Whether it's the S-Bahn not working, the sun shining too hard or too little, or a dog owner not picking up after their pets – life can be hard in Berlin.

Or, as the Berliner will tell you: "Das Leben ist kein Ponyhof".

Berliners don't put up with too much pettiness and this phrase means someone wants you to suck up whatever you're whining about. No time to live out your emotions – rather drown them in cigarette smoke and a bottle of Sterni beer.

3. It's a smoooth dialect

In Berlin you don't say 'au', you say 'oo'. And you don't say 'ei' you say 'ee'.

"Mach die Oogen zu, denn weeßte, wat dir jehört", is something a Berlin local would say instead of the high German "Mach die Augen zu, denn weißt du, was dir gehört."

The saying translates as: "Close your eyes, then you know what you own", and you can use it for people who are overly possessive or materialistic.

4. Turning g's into j's and s's into t's

Another trick to make yourself sound like you're straight out of the Kiez is to always swap the letter 'g' for a 'j'.

If something is really far away in Berlin, you complain that it's "janz weit draußen". And if you want to sound like a real pro, just use the abbreviation JWD.

Similarly, s's are often pronounced as t's.

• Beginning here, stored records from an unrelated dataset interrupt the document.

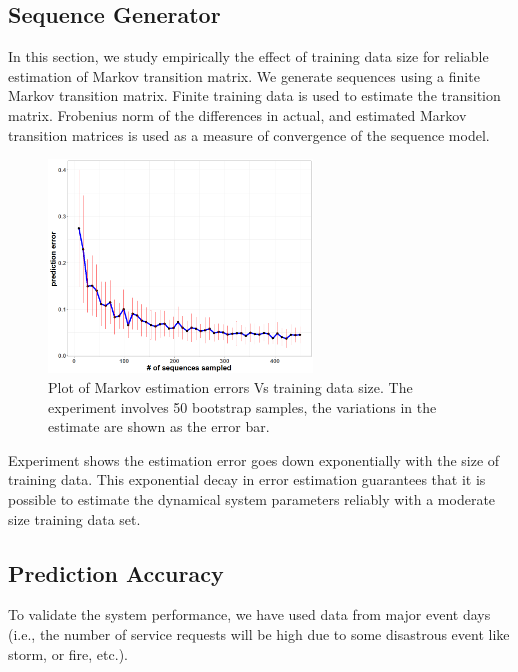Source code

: \documentclass[twoside,leqno,twocolumn]{article}
\begin{document}
\subsection{Sequence Generator}
In this section, we study empirically the effect of training data size for reliable estimation of Markov transition matrix. We generate sequences using a finite Markov transition matrix. Finite training data is used to estimate the transition matrix. Frobenius norm of the differences in actual, and estimated Markov transition matrices is used as a measure of convergence of the sequence model. 

\begin{figure}[t]
    \centering
	\includegraphics[width=7cm]{markov_sequence}
	\caption{Plot of Markov estimation errors Vs training data size. The experiment involves 50 bootstrap samples, the variations in the estimate are shown as the error bar.}
    \label{fig5}
\end{figure}

Experiment shows the estimation error goes down exponentially with the size of training data. This exponential decay in error estimation guarantees that it is possible to estimate the dynamical system parameters reliably with a moderate size training data set.

\subsection{Prediction Accuracy}
To validate the system performance, we have used data from major event days (i.e., the number of service requests will be high due to some disastrous event like storm, or fire, etc.). 
\end{document}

So "was" becomes "wat", and "das" becomes "dit".

5. Schrippen - bread rolls

Bread rolls in are called "Schrippen" in Berlin. Photo: DPA

"Dit sind Schrippen, keine Brötchen!", (These are "Schrippen", not "Brötchen") the cashier lady will yell at you.

You may feel like you've made an honest effort asking for bread rolls in German at your local bakery, but when it comes to Berlin, good intentions aren't always good enough.

Try asking for "Schrippen", (instead of the Hochdeustche Brötchen) when you come by next, and with time your local baker might come to recognize you as a human being.

6. Forget the grammar

In Berlin, people don't generally distinguish between the accusative and the dative. So this makes it easier for those Ausländer who struggle to do the same.

An old Berliner saying is that "der Belina sagt imma mir, ooch wenn et richtich is", which means "a Berliner always says mir, even when it's right to do so."

7. Die Auto - the car

"I've been learning German and it's been going well, but the 'der, die, das'... ugh, it's just killing me!"

Lucky for you, if you're living in the German capital, you'll realize that Berliners themselves haven't yet mastered the art of the article - mainly 'cause they couldn't care less.

"Ick war unterwegs mit die Auto von..." (I was in the car...), you'll hear the Berliner say idly. Despite the fact that it should be "das Auto", try to refrain from being a grammar-pedant about it and engage with them in a conversation that's care-free and full of flaws.

8. Wegbier - beer for the road

When coming to Germany, it takes time to get used to the liberty of drinking in public, and to not constantly expect a cop to ambush you and throw you in jail.

But the longer you live here, the more you'll grow accustomed to one of Berlin's proudest traditions: the "Wegbier".

Pop the top of your Sterni or Berliner Kindl bottle on your way to the park, a house party... or work even (?) and feel the freedom of a law that allows for drinking without thinking twice.

9. Heute nicht - not today

Sven Marquardt is the bouncer of the Berlin's infamous Berghain club. Photo: DPA

You've been standing in the queue for two hours, it's cold, everyone looks grumpy anyway, and then you hear the bouncer Sven's fateful "heute nicht".

For years, the guardians of Berlin's infamous Berghain have used that phrase to turn down hopefuls at the club's door, thus inflicting lifelong scars on their egos and endowing them with a fancy for black clothing.

Nevertheless, you keep wanting to be part of the Berghain conspiracy - and until that's happened "heute nicht" haunts your dreams and keeps you coming back.

10. Biste in der S-Bahn geboren oder wat? - were you born on the S-Bahn or what?

"Bist du in der S-Bahn geboren oder wat?", your Berliner housemate may shout after you, and you'll realize that he seriously just asked you if you were born on a public train.

Hopefully the answer is "no" – but that's not what he wanted to communicate to you anyway.

He wanted to tell you that you forgot to close the door behind you. Get it? Because if you were actually born on the S-Bahn, you were born relying on the doors closing automatically.